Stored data
----------

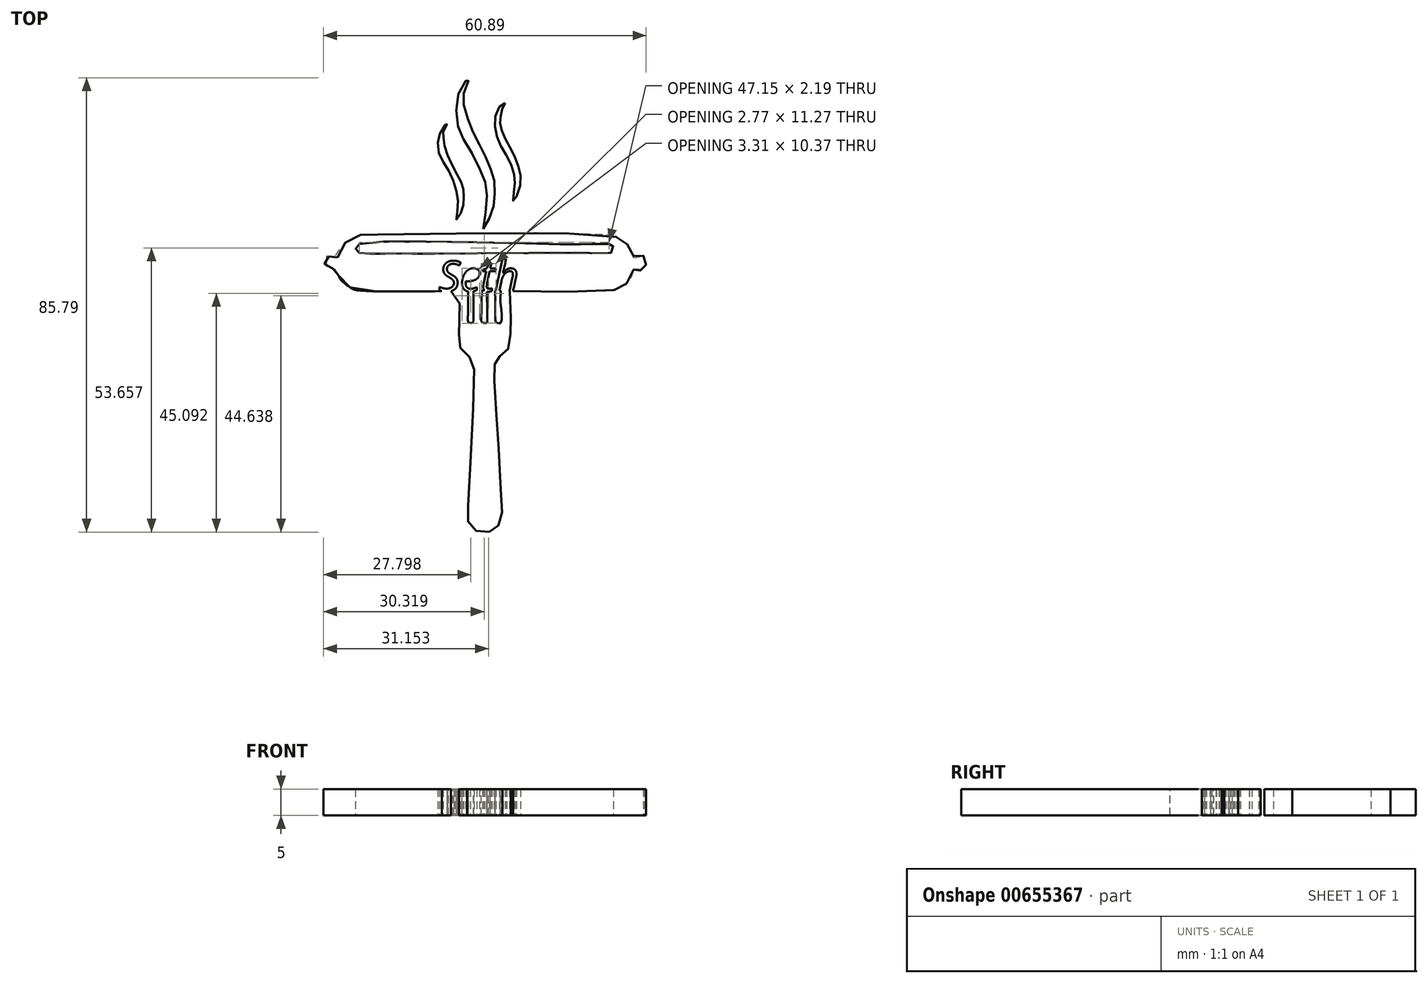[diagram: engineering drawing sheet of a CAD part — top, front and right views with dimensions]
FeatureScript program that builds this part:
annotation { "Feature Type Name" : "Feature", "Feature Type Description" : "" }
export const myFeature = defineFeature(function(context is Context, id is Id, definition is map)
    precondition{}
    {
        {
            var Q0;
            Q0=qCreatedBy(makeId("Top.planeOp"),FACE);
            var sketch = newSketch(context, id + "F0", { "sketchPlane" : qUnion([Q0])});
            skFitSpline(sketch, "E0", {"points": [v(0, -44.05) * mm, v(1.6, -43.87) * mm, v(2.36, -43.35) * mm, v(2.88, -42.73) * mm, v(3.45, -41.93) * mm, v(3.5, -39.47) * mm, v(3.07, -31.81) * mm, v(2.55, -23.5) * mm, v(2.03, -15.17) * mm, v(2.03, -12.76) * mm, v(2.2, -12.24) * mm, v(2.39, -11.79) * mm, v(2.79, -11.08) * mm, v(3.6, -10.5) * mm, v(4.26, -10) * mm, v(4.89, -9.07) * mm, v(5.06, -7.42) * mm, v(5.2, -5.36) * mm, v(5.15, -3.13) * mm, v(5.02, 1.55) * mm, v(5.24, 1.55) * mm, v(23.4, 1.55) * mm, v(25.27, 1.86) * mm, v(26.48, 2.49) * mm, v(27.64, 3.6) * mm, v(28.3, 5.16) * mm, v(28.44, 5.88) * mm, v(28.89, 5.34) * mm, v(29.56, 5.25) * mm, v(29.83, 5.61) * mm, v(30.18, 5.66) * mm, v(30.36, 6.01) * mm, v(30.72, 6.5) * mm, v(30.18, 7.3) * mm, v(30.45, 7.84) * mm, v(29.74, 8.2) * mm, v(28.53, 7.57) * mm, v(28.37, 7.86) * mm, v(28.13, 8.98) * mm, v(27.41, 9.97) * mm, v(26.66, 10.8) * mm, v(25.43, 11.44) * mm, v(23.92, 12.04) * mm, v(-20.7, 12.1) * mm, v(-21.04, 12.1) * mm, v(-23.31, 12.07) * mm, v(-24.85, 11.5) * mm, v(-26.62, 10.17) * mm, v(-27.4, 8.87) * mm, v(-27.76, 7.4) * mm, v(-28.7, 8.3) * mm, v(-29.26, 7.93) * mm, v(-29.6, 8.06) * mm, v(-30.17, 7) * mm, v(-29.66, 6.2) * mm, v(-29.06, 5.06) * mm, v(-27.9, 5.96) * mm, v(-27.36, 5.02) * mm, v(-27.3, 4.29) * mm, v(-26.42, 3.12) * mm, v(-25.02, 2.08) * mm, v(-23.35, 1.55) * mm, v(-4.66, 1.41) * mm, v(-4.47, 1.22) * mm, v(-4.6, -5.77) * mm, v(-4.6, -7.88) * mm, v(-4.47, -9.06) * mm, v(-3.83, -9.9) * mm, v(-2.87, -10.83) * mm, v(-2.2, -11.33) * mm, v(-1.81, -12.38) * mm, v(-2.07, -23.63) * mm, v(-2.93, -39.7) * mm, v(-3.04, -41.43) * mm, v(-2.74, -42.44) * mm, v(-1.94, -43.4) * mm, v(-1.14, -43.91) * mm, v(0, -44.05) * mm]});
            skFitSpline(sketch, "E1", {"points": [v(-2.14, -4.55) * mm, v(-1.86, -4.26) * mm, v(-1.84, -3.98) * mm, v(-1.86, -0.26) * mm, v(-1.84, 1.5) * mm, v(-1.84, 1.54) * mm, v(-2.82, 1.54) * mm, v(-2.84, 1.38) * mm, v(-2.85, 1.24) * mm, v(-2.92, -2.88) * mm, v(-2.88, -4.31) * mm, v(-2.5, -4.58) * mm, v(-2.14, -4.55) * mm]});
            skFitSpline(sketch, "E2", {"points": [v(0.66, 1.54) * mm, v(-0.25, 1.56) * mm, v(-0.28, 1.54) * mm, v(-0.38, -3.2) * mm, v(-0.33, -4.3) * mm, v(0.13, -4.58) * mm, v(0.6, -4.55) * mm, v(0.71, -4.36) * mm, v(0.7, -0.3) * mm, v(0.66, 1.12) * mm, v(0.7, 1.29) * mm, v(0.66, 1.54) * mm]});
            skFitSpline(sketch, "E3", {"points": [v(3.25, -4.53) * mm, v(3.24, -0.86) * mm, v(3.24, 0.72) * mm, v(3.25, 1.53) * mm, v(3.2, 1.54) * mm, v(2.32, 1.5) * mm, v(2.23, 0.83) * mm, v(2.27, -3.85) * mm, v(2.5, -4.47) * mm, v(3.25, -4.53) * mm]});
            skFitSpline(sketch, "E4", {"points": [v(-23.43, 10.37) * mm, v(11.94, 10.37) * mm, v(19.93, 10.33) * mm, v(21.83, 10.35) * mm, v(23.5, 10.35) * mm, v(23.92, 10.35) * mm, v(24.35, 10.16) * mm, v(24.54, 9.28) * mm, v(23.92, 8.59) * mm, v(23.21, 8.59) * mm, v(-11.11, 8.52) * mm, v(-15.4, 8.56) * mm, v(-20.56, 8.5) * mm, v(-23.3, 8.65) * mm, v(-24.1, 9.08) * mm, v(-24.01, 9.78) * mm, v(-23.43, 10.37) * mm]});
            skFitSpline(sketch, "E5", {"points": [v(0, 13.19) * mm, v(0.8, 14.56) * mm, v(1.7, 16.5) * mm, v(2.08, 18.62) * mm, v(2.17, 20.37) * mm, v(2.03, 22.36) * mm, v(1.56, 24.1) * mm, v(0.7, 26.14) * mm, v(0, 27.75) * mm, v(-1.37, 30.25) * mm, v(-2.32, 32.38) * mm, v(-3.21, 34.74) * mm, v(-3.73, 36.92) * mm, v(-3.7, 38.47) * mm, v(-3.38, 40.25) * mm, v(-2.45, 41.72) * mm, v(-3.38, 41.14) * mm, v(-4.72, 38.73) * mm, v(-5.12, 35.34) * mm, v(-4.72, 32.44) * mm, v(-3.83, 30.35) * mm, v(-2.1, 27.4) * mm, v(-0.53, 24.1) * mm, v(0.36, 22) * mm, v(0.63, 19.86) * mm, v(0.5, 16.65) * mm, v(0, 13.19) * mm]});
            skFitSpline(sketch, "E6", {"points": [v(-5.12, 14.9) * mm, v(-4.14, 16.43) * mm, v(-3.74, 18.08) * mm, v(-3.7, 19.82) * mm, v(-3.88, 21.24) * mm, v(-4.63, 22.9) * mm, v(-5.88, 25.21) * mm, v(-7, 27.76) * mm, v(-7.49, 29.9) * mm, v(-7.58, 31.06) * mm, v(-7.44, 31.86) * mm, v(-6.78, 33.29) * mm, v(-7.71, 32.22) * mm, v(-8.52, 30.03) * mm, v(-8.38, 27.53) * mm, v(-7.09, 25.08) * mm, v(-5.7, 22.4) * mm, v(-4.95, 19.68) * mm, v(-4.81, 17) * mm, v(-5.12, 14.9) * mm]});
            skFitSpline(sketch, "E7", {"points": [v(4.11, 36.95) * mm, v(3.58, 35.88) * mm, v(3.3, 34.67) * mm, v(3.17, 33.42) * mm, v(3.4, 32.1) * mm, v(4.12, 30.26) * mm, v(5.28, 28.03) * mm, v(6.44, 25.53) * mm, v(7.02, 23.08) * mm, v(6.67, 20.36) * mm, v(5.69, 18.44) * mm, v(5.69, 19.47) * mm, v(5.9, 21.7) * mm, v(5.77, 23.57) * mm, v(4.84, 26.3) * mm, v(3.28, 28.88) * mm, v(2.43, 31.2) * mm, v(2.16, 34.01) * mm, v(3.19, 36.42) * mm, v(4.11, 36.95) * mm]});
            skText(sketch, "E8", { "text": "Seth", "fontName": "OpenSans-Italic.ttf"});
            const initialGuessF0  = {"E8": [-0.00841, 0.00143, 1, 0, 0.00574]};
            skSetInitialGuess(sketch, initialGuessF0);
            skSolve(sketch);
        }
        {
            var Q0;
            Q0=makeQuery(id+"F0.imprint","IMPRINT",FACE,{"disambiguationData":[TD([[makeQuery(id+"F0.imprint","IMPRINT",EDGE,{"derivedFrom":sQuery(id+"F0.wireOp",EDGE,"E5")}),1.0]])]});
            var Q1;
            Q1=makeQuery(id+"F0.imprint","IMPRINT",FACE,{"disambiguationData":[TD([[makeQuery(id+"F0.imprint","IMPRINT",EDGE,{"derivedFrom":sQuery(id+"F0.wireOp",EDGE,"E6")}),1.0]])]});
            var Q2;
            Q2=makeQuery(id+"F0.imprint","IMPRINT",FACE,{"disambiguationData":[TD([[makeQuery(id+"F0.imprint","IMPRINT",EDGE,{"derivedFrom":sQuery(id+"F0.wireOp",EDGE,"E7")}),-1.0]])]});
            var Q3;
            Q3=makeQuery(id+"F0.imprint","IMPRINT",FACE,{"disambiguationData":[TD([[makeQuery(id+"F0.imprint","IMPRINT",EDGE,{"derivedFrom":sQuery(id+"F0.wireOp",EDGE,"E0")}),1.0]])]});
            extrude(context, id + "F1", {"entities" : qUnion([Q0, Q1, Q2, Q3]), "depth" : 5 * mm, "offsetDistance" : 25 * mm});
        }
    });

----------

=== Work to complete ===
Collect and copy out every line of the records that contains the string "sQuery".

=== Result ===
            Q0=makeQuery(id+"F0.imprint","IMPRINT",FACE,{"disambiguationData":[TD([[makeQuery(id+"F0.imprint","IMPRINT",EDGE,{"derivedFrom":sQuery(id+"F0.wireOp",EDGE,"E5")}),1.0]])]});
            Q1=makeQuery(id+"F0.imprint","IMPRINT",FACE,{"disambiguationData":[TD([[makeQuery(id+"F0.imprint","IMPRINT",EDGE,{"derivedFrom":sQuery(id+"F0.wireOp",EDGE,"E6")}),1.0]])]});
            Q2=makeQuery(id+"F0.imprint","IMPRINT",FACE,{"disambiguationData":[TD([[makeQuery(id+"F0.imprint","IMPRINT",EDGE,{"derivedFrom":sQuery(id+"F0.wireOp",EDGE,"E7")}),-1.0]])]});
            Q3=makeQuery(id+"F0.imprint","IMPRINT",FACE,{"disambiguationData":[TD([[makeQuery(id+"F0.imprint","IMPRINT",EDGE,{"derivedFrom":sQuery(id+"F0.wireOp",EDGE,"E0")}),1.0]])]});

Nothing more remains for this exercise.